Мне всегда кажется так: пускай бы актер ошибался в любой частности, но вел бы правильную общую линию. Точно ощущал свое место в целом. Верно бы чувствовал основу. Сколько же ошибок из-за этого неверного ощущения основы.
В другом спектакле рассматривался роман милой девушки с немолодым человеком, ушедшим из своей семьи. Какое, вероятно, нужно иметь чутье, чтобы не скатиться в банальность, в пошлость, ибо в данном случае тут цель показать не пошлость, а прелесть возникшего чувства. Не думаю, чтобы режиссер и актеры не понимали этого. Но точный художественный расчет, но тончайшее чутье к подобному точному расчету есть нечто большее, чем простое понимание. То, что мост не должен обвалиться, – знает каждый, но сделать так, чтобы он не обвалился, может лишь знающий инженер.
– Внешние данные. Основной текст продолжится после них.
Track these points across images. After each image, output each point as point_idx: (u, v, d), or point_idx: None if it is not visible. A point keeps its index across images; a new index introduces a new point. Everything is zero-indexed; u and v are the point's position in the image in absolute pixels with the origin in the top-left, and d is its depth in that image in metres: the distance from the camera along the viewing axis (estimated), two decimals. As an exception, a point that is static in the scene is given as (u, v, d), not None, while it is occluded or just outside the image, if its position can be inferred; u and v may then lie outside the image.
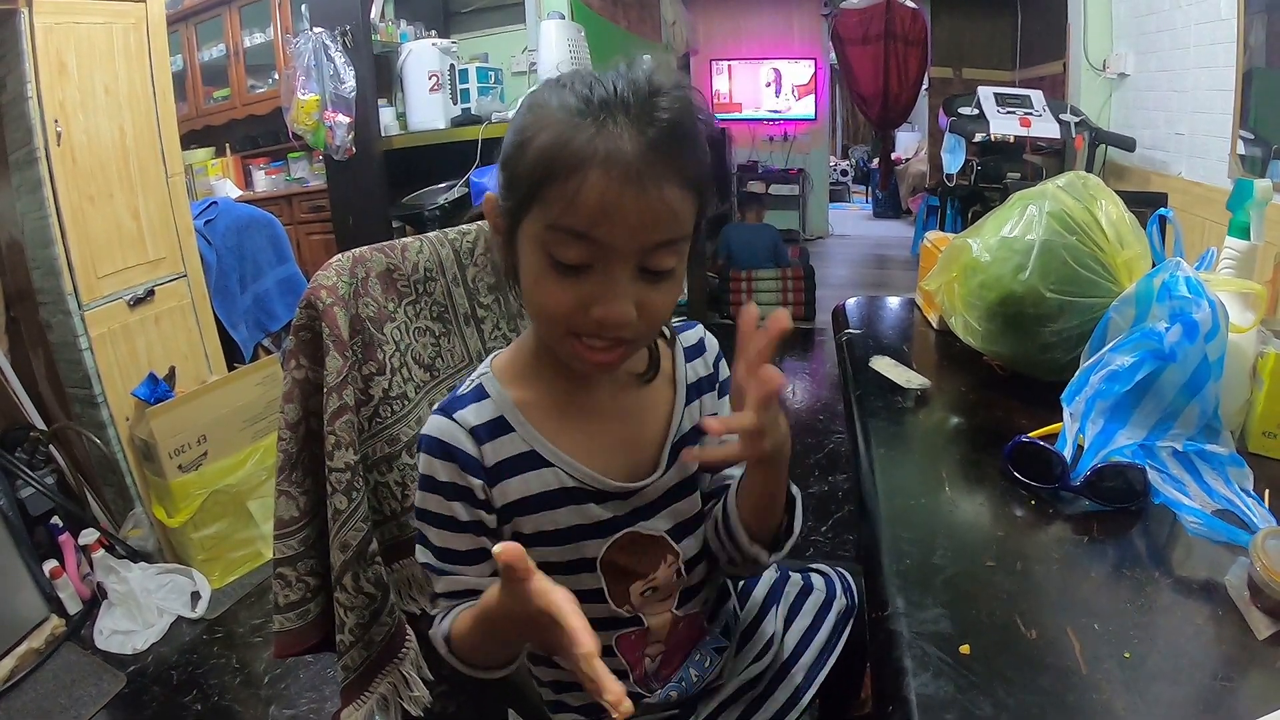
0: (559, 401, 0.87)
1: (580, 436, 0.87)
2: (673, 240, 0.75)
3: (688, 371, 0.95)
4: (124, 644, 2.24)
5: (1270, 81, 2.83)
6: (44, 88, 2.27)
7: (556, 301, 0.75)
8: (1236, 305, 1.02)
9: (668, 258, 0.76)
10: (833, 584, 1.17)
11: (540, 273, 0.76)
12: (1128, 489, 0.88)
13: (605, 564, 0.89)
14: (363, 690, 1.14)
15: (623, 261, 0.73)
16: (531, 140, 0.74)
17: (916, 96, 8.71)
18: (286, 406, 1.08)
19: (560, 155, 0.71)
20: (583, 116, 0.72)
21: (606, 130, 0.71)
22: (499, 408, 0.85)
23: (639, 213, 0.71)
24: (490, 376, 0.88)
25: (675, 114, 0.73)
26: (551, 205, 0.72)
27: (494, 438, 0.84)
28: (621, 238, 0.72)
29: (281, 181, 4.45)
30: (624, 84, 0.73)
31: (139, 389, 2.48)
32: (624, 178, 0.70)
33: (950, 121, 4.57)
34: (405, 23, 3.85)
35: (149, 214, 2.63)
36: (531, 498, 0.85)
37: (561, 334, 0.78)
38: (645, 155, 0.71)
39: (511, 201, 0.77)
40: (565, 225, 0.72)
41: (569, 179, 0.71)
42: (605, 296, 0.74)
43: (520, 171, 0.75)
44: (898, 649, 0.67)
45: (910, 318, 1.62)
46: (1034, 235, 1.12)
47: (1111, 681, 0.62)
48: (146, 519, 2.56)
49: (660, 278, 0.77)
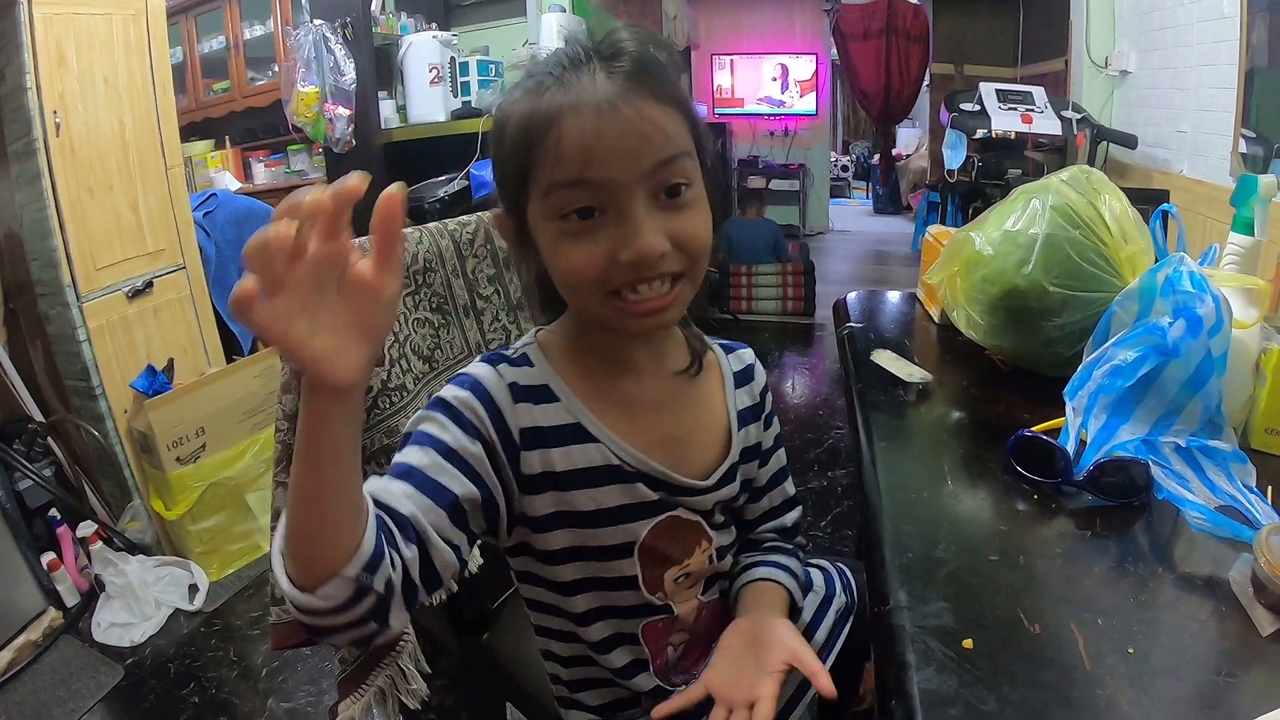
0: (601, 387, 0.85)
1: (626, 424, 0.85)
2: (671, 157, 0.73)
3: (736, 397, 0.95)
4: (122, 636, 2.24)
5: (1272, 81, 2.82)
6: (43, 79, 2.26)
7: (583, 261, 0.73)
8: (1240, 301, 1.01)
9: (674, 175, 0.73)
10: (832, 581, 1.16)
11: (557, 241, 0.74)
12: (1130, 484, 0.88)
13: (644, 549, 0.87)
14: (360, 683, 1.13)
15: (629, 195, 0.71)
16: (506, 129, 0.75)
17: (918, 92, 8.73)
18: (285, 398, 1.08)
19: (532, 122, 0.72)
20: (544, 83, 0.73)
21: (569, 82, 0.72)
22: (544, 377, 0.83)
23: (622, 137, 0.70)
24: (535, 348, 0.86)
25: (636, 46, 0.74)
26: (541, 172, 0.72)
27: (535, 401, 0.81)
28: (617, 169, 0.70)
29: (281, 174, 4.43)
30: (578, 42, 0.75)
31: (137, 381, 2.47)
32: (596, 112, 0.70)
33: (951, 117, 4.57)
34: (405, 15, 3.84)
35: (148, 206, 2.62)
36: (577, 472, 0.82)
37: (600, 298, 0.75)
38: (613, 87, 0.71)
39: (509, 196, 0.77)
40: (559, 179, 0.71)
41: (546, 138, 0.71)
42: (628, 237, 0.71)
43: (506, 161, 0.76)
44: (900, 643, 0.66)
45: (912, 312, 1.62)
46: (1037, 229, 1.11)
47: (1115, 677, 0.61)
48: (144, 511, 2.56)
49: (679, 204, 0.74)
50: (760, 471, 1.00)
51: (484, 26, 4.26)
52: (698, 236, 0.75)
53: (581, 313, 0.82)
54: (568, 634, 0.93)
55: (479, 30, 4.26)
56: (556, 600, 0.90)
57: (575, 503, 0.83)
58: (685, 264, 0.76)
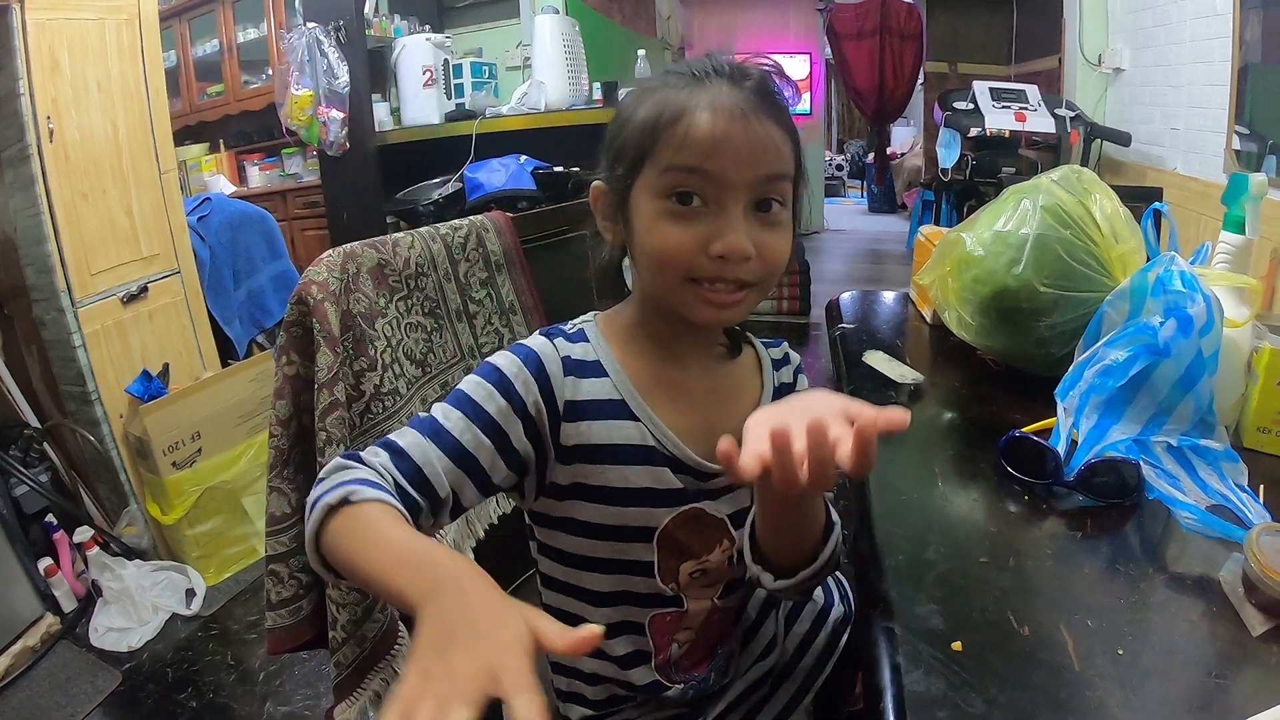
0: (651, 370, 0.87)
1: (668, 408, 0.86)
2: (780, 175, 0.79)
3: (775, 377, 0.97)
4: (119, 641, 2.23)
5: (1266, 77, 2.83)
6: (36, 84, 2.25)
7: (675, 243, 0.77)
8: (1231, 300, 1.02)
9: (775, 192, 0.79)
10: (830, 592, 1.17)
11: (656, 218, 0.78)
12: (1122, 484, 0.88)
13: (663, 536, 0.88)
14: (356, 687, 1.13)
15: (735, 196, 0.76)
16: (634, 114, 0.81)
17: (912, 91, 8.73)
18: (278, 403, 1.08)
19: (666, 110, 0.78)
20: (680, 82, 0.79)
21: (705, 86, 0.78)
22: (596, 353, 0.86)
23: (748, 143, 0.76)
24: (593, 326, 0.89)
25: (762, 76, 0.81)
26: (663, 152, 0.77)
27: (584, 375, 0.84)
28: (733, 168, 0.76)
29: (275, 177, 4.44)
30: (712, 60, 0.81)
31: (133, 386, 2.47)
32: (730, 114, 0.76)
33: (945, 116, 4.58)
34: (399, 17, 3.84)
35: (142, 210, 2.61)
36: (613, 447, 0.84)
37: (679, 281, 0.79)
38: (746, 98, 0.77)
39: (621, 169, 0.81)
40: (679, 163, 0.76)
41: (678, 124, 0.77)
42: (723, 231, 0.76)
43: (628, 140, 0.81)
44: (890, 645, 0.66)
45: (904, 312, 1.62)
46: (1028, 229, 1.11)
47: (1105, 678, 0.61)
48: (141, 516, 2.55)
49: (770, 219, 0.79)
50: None
51: (478, 28, 4.25)
52: (779, 253, 0.80)
53: (654, 292, 0.84)
54: (578, 618, 0.93)
55: (472, 32, 4.25)
56: (574, 577, 0.92)
57: (605, 478, 0.85)
58: (761, 275, 0.80)
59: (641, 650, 0.95)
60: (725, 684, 1.03)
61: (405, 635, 1.19)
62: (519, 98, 3.57)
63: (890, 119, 9.26)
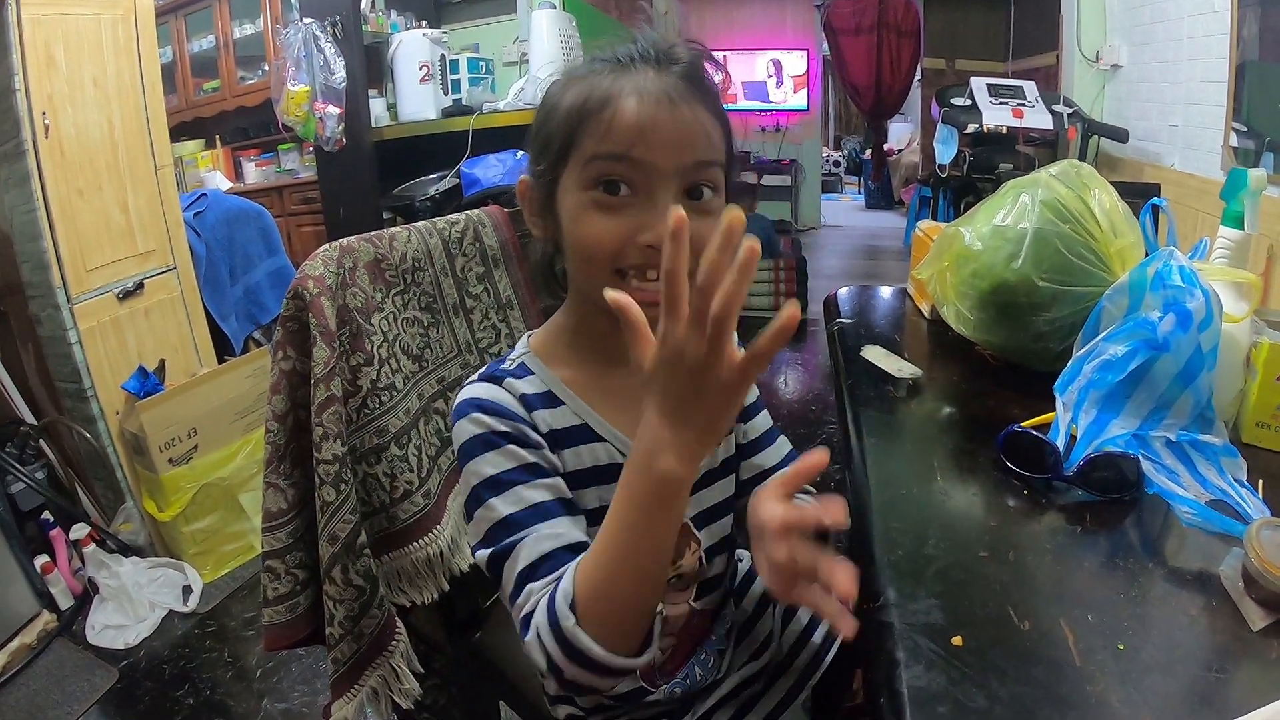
0: (598, 382, 0.86)
1: (625, 419, 0.85)
2: (710, 161, 0.77)
3: None
4: (116, 639, 2.23)
5: (1263, 75, 2.83)
6: (32, 80, 2.25)
7: (602, 234, 0.76)
8: (1230, 295, 1.01)
9: (706, 179, 0.77)
10: None
11: (582, 210, 0.77)
12: (1121, 479, 0.88)
13: None
14: (353, 683, 1.13)
15: (664, 185, 0.75)
16: (560, 103, 0.79)
17: (909, 87, 8.73)
18: (274, 398, 1.08)
19: (592, 96, 0.76)
20: (606, 68, 0.78)
21: (631, 72, 0.77)
22: (546, 383, 0.85)
23: (674, 129, 0.74)
24: (531, 355, 0.87)
25: (691, 59, 0.79)
26: (588, 142, 0.76)
27: (546, 407, 0.83)
28: (660, 155, 0.74)
29: (272, 173, 4.43)
30: (638, 44, 0.79)
31: (129, 382, 2.46)
32: (656, 100, 0.74)
33: (943, 112, 4.57)
34: (395, 13, 3.83)
35: (138, 207, 2.61)
36: (586, 471, 0.83)
37: (607, 275, 0.76)
38: (672, 84, 0.76)
39: (547, 161, 0.80)
40: (605, 151, 0.75)
41: (603, 111, 0.75)
42: (652, 220, 0.74)
43: (553, 130, 0.79)
44: (889, 641, 0.66)
45: (902, 307, 1.61)
46: (1027, 223, 1.11)
47: (1106, 673, 0.61)
48: (137, 513, 2.55)
49: (701, 208, 0.77)
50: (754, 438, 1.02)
51: (474, 24, 4.24)
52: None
53: (585, 288, 0.83)
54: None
55: (469, 28, 4.25)
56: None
57: (585, 500, 0.83)
58: (693, 266, 0.76)
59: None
60: (718, 680, 1.03)
61: (402, 631, 1.19)
62: (516, 93, 3.56)
63: (887, 115, 9.26)
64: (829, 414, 3.61)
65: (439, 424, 1.24)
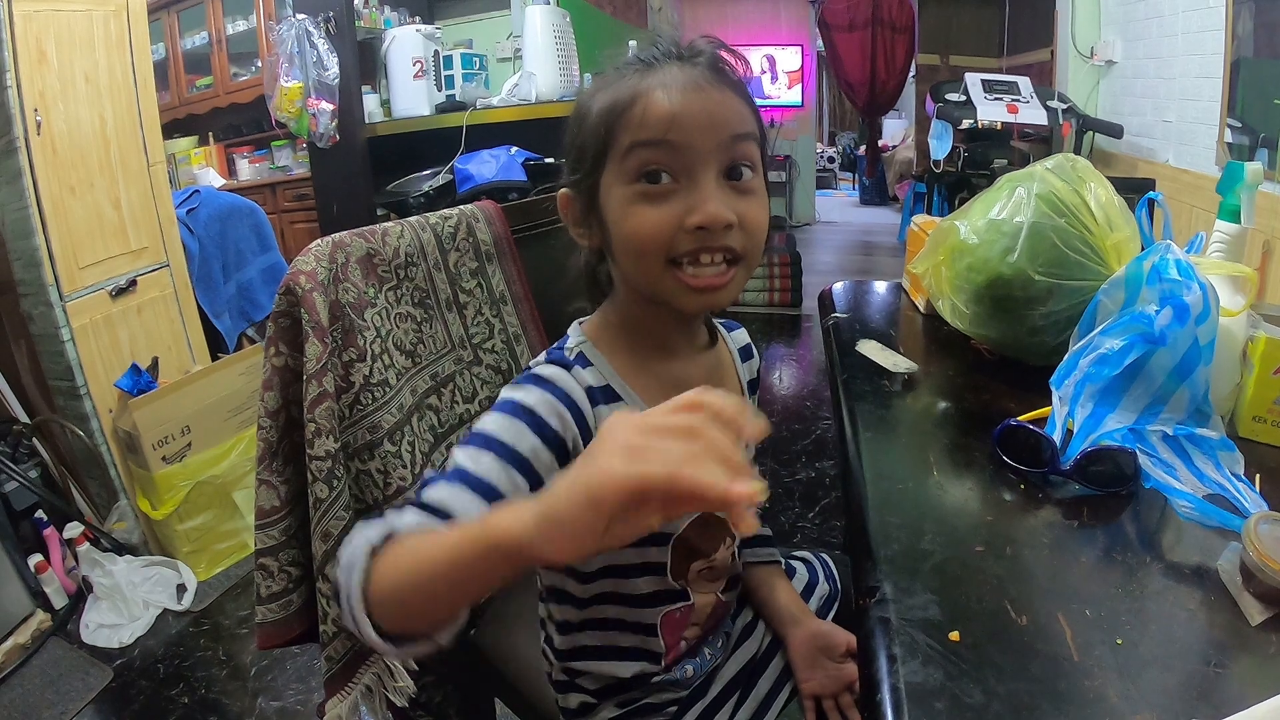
0: (653, 375, 0.87)
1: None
2: (746, 133, 0.78)
3: (745, 370, 0.99)
4: (110, 638, 2.23)
5: (1258, 71, 2.83)
6: (23, 77, 2.24)
7: (651, 223, 0.76)
8: (1226, 289, 1.01)
9: (744, 155, 0.78)
10: (815, 570, 1.18)
11: (628, 204, 0.77)
12: (1118, 473, 0.87)
13: (680, 540, 0.89)
14: (347, 681, 1.12)
15: (705, 165, 0.76)
16: (590, 108, 0.80)
17: (903, 83, 8.75)
18: (266, 394, 1.07)
19: (621, 96, 0.77)
20: (631, 70, 0.79)
21: (657, 69, 0.78)
22: (606, 376, 0.84)
23: (707, 110, 0.75)
24: (590, 345, 0.87)
25: (713, 51, 0.81)
26: (623, 136, 0.77)
27: (606, 402, 0.82)
28: (696, 136, 0.75)
29: (265, 170, 4.41)
30: (660, 45, 0.81)
31: (122, 380, 2.45)
32: (684, 88, 0.75)
33: (937, 108, 4.57)
34: (389, 9, 3.81)
35: (130, 204, 2.60)
36: None
37: (661, 266, 0.77)
38: (700, 73, 0.77)
39: (584, 168, 0.81)
40: (642, 139, 0.76)
41: (633, 106, 0.76)
42: (698, 202, 0.75)
43: (587, 135, 0.80)
44: (886, 636, 0.66)
45: (897, 302, 1.61)
46: (1022, 217, 1.11)
47: (1103, 668, 0.61)
48: (131, 511, 2.54)
49: (743, 187, 0.78)
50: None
51: (468, 20, 4.23)
52: (759, 221, 0.80)
53: (637, 284, 0.83)
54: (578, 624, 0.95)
55: (463, 23, 4.23)
56: (572, 586, 0.92)
57: None
58: (744, 244, 0.79)
59: (653, 652, 0.95)
60: (722, 661, 1.04)
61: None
62: (509, 89, 3.56)
63: (882, 111, 9.28)
64: (823, 410, 3.62)
65: (432, 420, 1.23)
Точно так же и в искусстве, только еще, может быть, в большей степени, существует разница между общим пониманием того, что необходимо, и удивительным чутьем к той единственной конкретности, которая приведет к тому, что необходимо. Тем чутьем, которое позволит избежать ошибки.
На этот раз я опять-таки присутствовал в театре, где такая ошибка была.
Досадно было смотреть, как проваливались сцены, задуманные, возможно, не так, как это, в конце концов, получилось. Ведь вряд ли кто-то хочет задумать плохо, но в его воображении коренится какая-то неточность. Какой-то недочет, а в этом-то все и дело! Или же, как я уже говорил, что-то точно рассчитанное затерялось затем в самом репетиционном процессе, болтливом, бестолковом. Ведь работают вместе несколько в общем-то разных людей. Один говорит, другой слышит и не слышит. Легкое отклонение, и верная линия незаметно ушла в сторону. И вот твердишь себе, что надо воспитать в себе удивительное чутье к точному расчету, чтобы не допускать ошибки.
Какою внимательностью, каким открытым сердцем надо обладать, чтобы хорошо понимать и хорошо слышать! Какая, наконец, нужна ясная голова, чтобы думать и чувствовать в соответствии с конкретной истиной!